Violencia obstétrica
Por Nicole Gardella, voluntaria OVO Chile; editora ejecutiva, CEP
Hay formas de violencia de género que se enquistan en los sistemas sociales, se naturalizan o invisibilizan, y son muy difíciles de erradicar. En particular en los sistemas de salud, una forma que ocupa ambas categorías es la violencia obstétrica. Es el trato deshumanizado que recibe una mujer al patologizar su condición de gestante o al discriminarla, afectándola negativamente. Ocurre en la etapa del embarazo y parto de cualquier mujer, sin importar edad o estrato socioeconómico.
La primera encuesta sobre el nacimiento en Chile del Observatorio de Violencia Obstétrica (OVO Chile, 2017), que analiza casi 50 años de nacimientos en el territorio nacional, nos muestra una alarmante condición: más del 50% de las mujeres reporta haber sufrido violencia obstétrica durante un parto. Esta abrumadora cifra parece empeorar durante la pandemia. OVO estima que las denuncias se han triplicado. La incertidumbre de la situación sanitaria mundial agudizó la vulnerabilidad que muchas mujeres enfrentan durante un embarazo y el parto.
Como voluntaria de OVO, me ha tocado leer casos graves de violencia obstétrica durante la pandemia. Historias desgarradoras de mujeres que deben vivir sus partos sin compañía, de amenazas de cesáreas innecesarias (sin problemas de salud de los pacientes), recién nacidos en aislamiento por “precaución”, madres sin saber de ellos por días, inicio tardío de la lactancia materna o pérdida de la misma. Cuesta trabajo compilar la enorme variedad de traumas que se originan después de un parto violento, pero entre ellas destacan el miedo a un próximo parto, lactancias maternas fallidas y también historias de vida que se inician marcadas. La violencia obstétrica sucede no solo con acciones negativas, sino también cuando hay ausencia de acciones cariñosas, cuando no hay contención ni información, cuando hay soledad.

########################################

• [Objetivo de la tarea]
Según el extracto sobre violencia obstétrica, ¿qué proporción de mujeres reporta haber sufrido violencia obstétrica durante un parto en la primera encuesta sobre el nacimiento en Chile de OVO Chile?

• [Sección de datos]
########################################

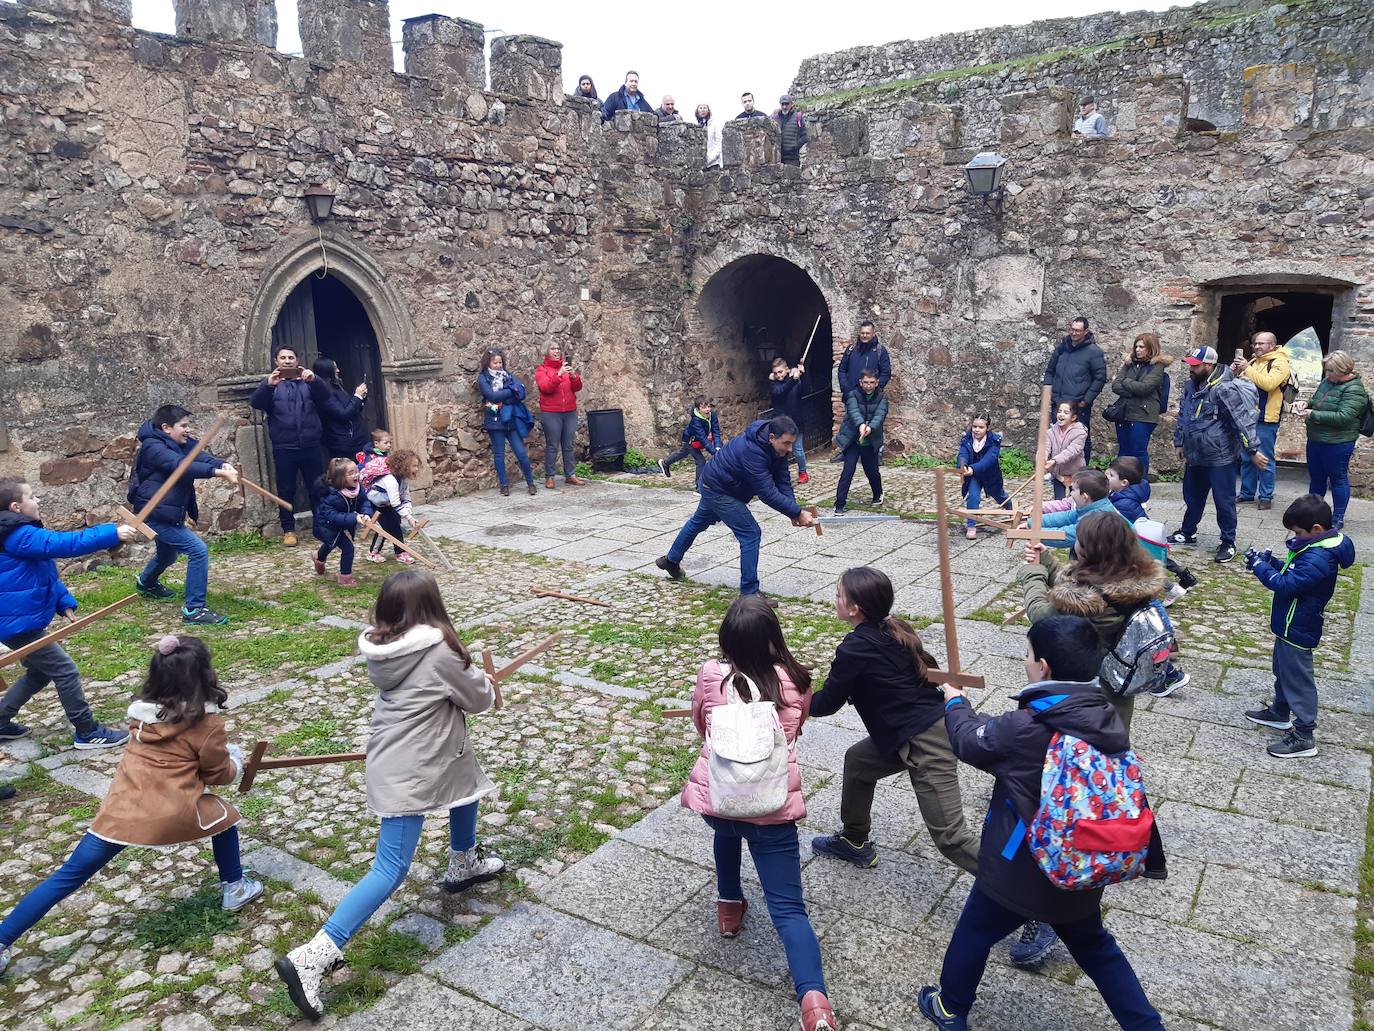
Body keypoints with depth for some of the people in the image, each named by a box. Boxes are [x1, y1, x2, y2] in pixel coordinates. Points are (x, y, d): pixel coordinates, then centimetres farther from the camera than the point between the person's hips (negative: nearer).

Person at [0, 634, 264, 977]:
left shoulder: (143, 709, 8)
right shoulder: (207, 721, -7)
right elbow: (218, 773, 3)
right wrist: (235, 762, 23)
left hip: (121, 808, 3)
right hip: (175, 812, -3)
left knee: (67, 877, 11)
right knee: (223, 817, 25)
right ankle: (234, 889, 32)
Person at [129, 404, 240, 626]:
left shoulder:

########################################

• [Respuesta al problema]
Más del 50% de las mujeres.